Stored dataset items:
· · ·
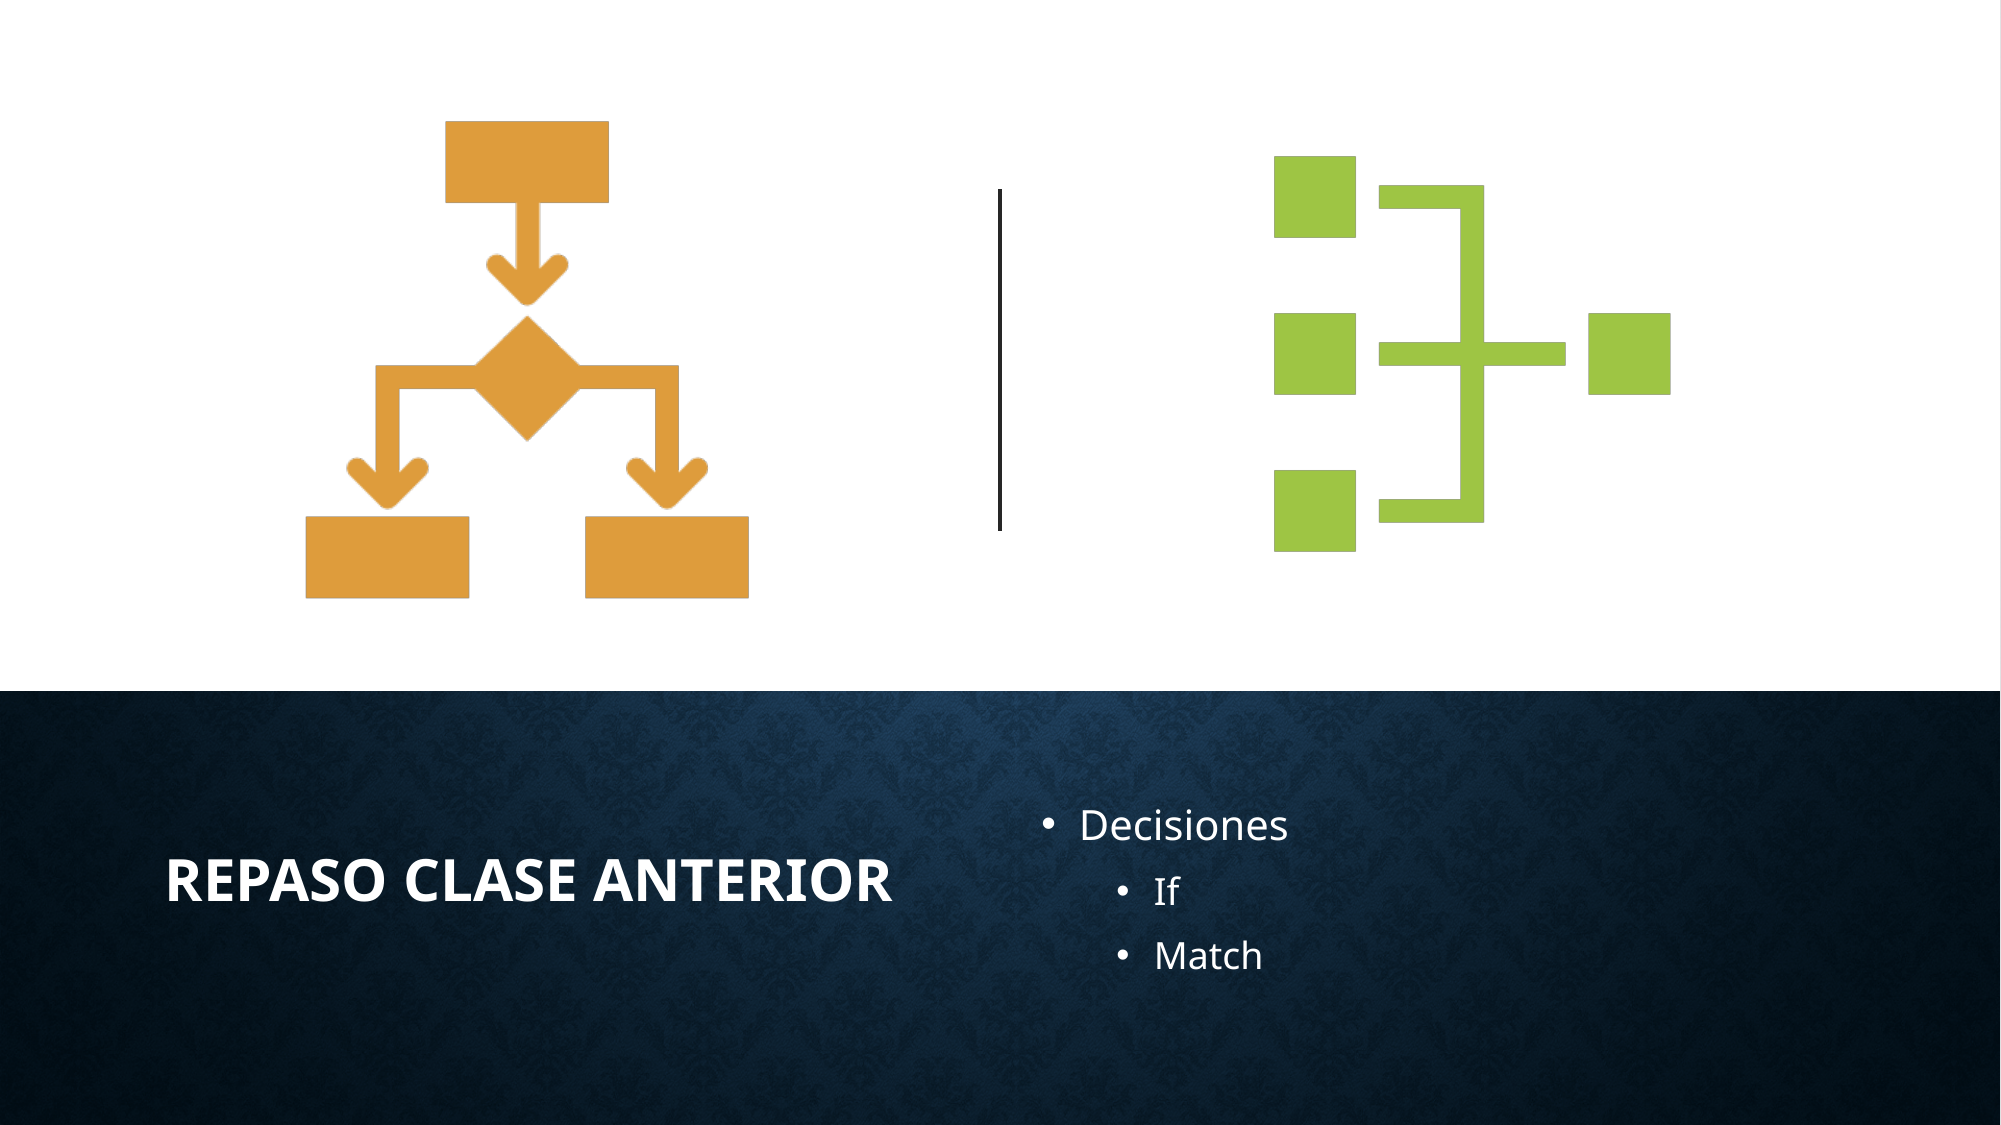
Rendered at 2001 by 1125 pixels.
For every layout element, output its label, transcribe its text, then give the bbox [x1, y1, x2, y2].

list Decisiones If Match [1026, 757, 1849, 1009]
text_box [0, 693, 2000, 1125]
text_box [0, 0, 2000, 693]
picture [1193, 81, 1752, 640]
title REpaso clase anterior [149, 757, 974, 1009]
picture [248, 81, 807, 640]
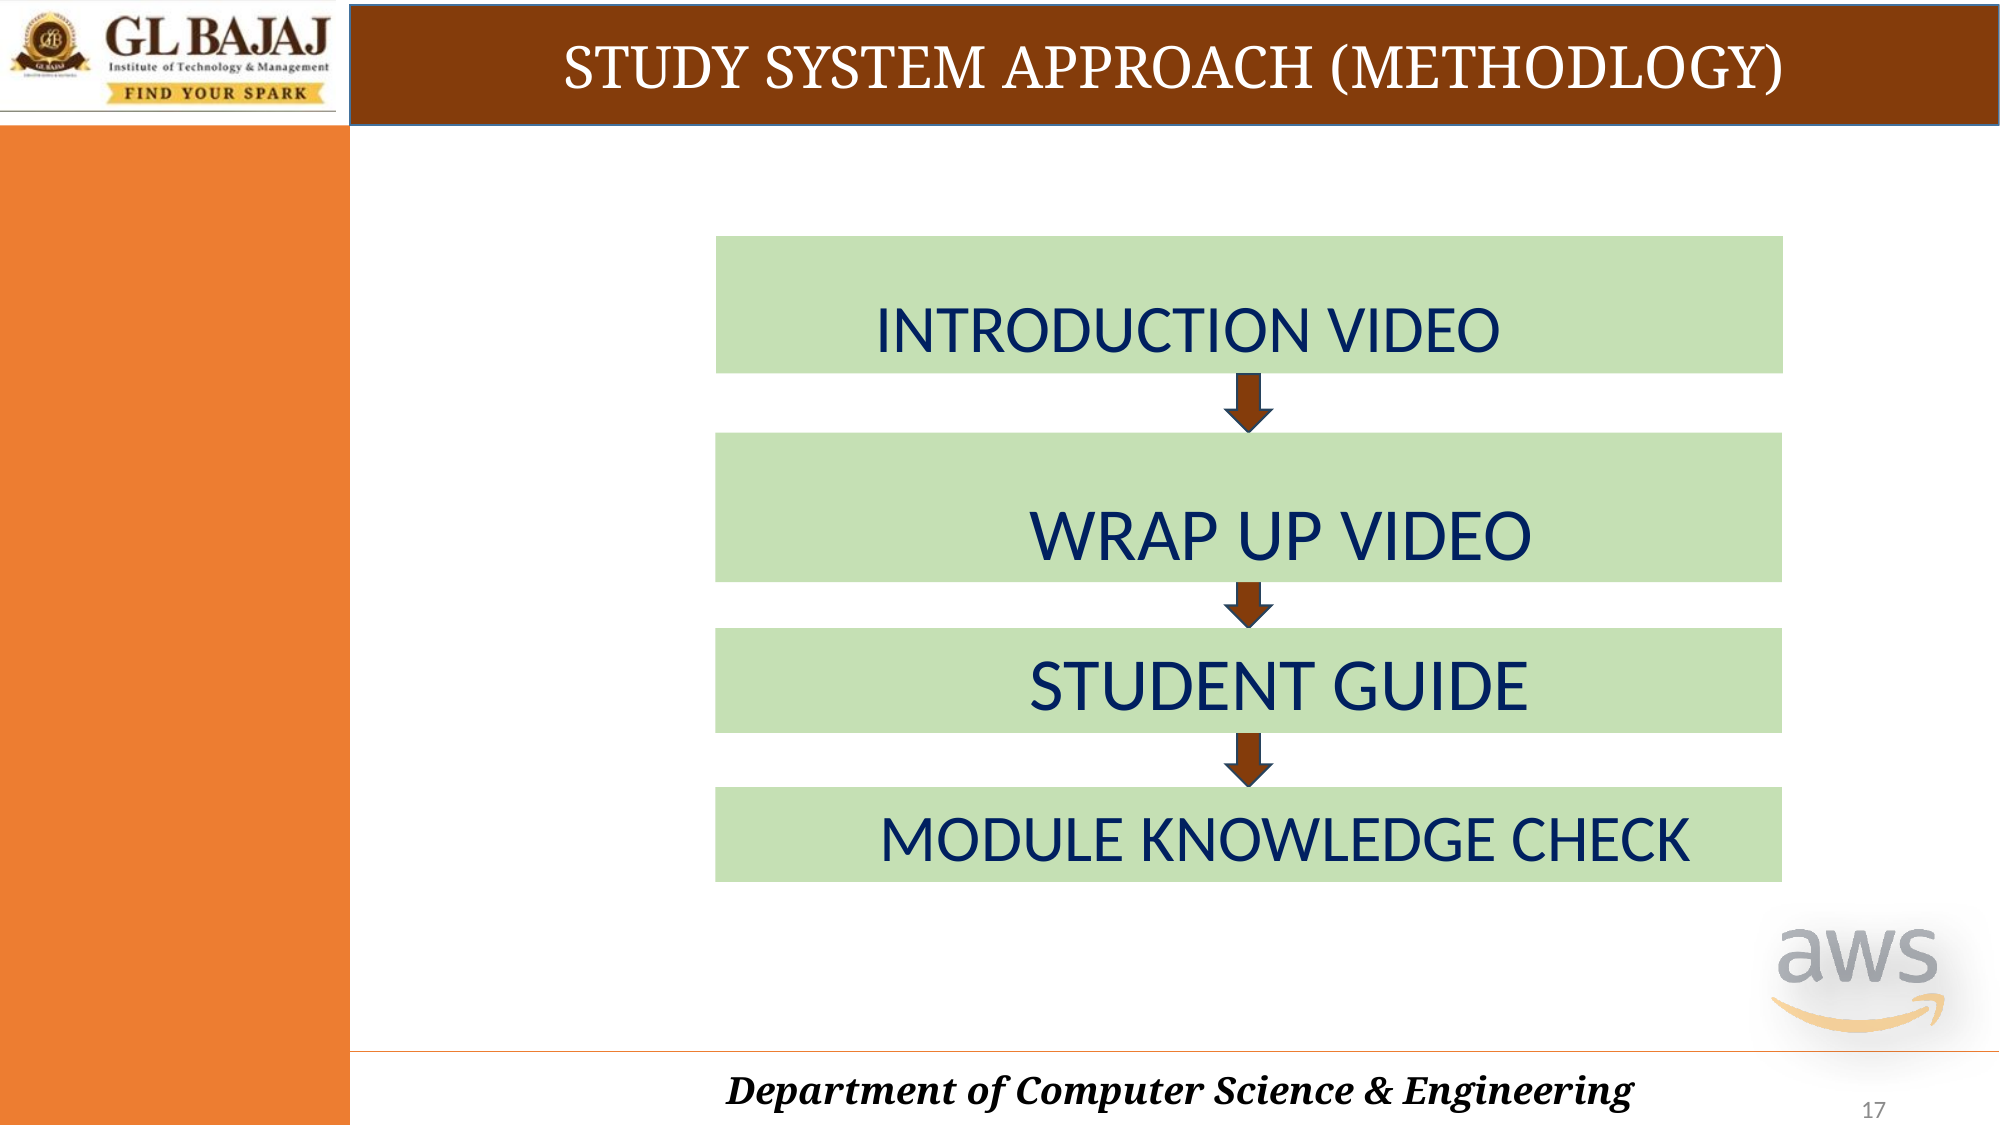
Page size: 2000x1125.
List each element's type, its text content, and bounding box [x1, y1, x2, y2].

picture [1770, 928, 1945, 1033]
text_box [1223, 373, 1274, 432]
text_box Department of Computer Science & Engineering [711, 1059, 1713, 1120]
list INTRODUCTION VIDEO [716, 236, 1783, 374]
text_box MODULE KNOWLEDGE CHECK [715, 787, 1782, 882]
text_box STUDY SYSTEM APPROACH (METHODLOGY) [349, 4, 2000, 126]
text_box WRAP UP VIDEO [715, 432, 1782, 583]
text_box [1223, 733, 1274, 787]
text_box [0, 124, 351, 1125]
text_box STUDENT GUIDE [715, 628, 1782, 733]
picture [0, 0, 336, 112]
text_box 17 [1451, 1078, 1902, 1125]
text_box [1223, 583, 1274, 628]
· · ·
Exactly the lines from the one containing "Page size: 2000x1125." through the final line above, and only those, should be given again.

Result below:
Page size: 2000x1125.
List each element's type, its text content, and bounding box [x1, y1, x2, y2].

picture [1770, 928, 1945, 1033]
text_box [1223, 373, 1274, 432]
text_box Department of Computer Science & Engineering [711, 1059, 1713, 1120]
list INTRODUCTION VIDEO [716, 236, 1783, 374]
text_box MODULE KNOWLEDGE CHECK [715, 787, 1782, 882]
text_box STUDY SYSTEM APPROACH (METHODLOGY) [349, 4, 2000, 126]
text_box WRAP UP VIDEO [715, 432, 1782, 583]
text_box [1223, 733, 1274, 787]
text_box [0, 124, 351, 1125]
text_box STUDENT GUIDE [715, 628, 1782, 733]
picture [0, 0, 336, 112]
text_box 17 [1451, 1078, 1902, 1125]
text_box [1223, 583, 1274, 628]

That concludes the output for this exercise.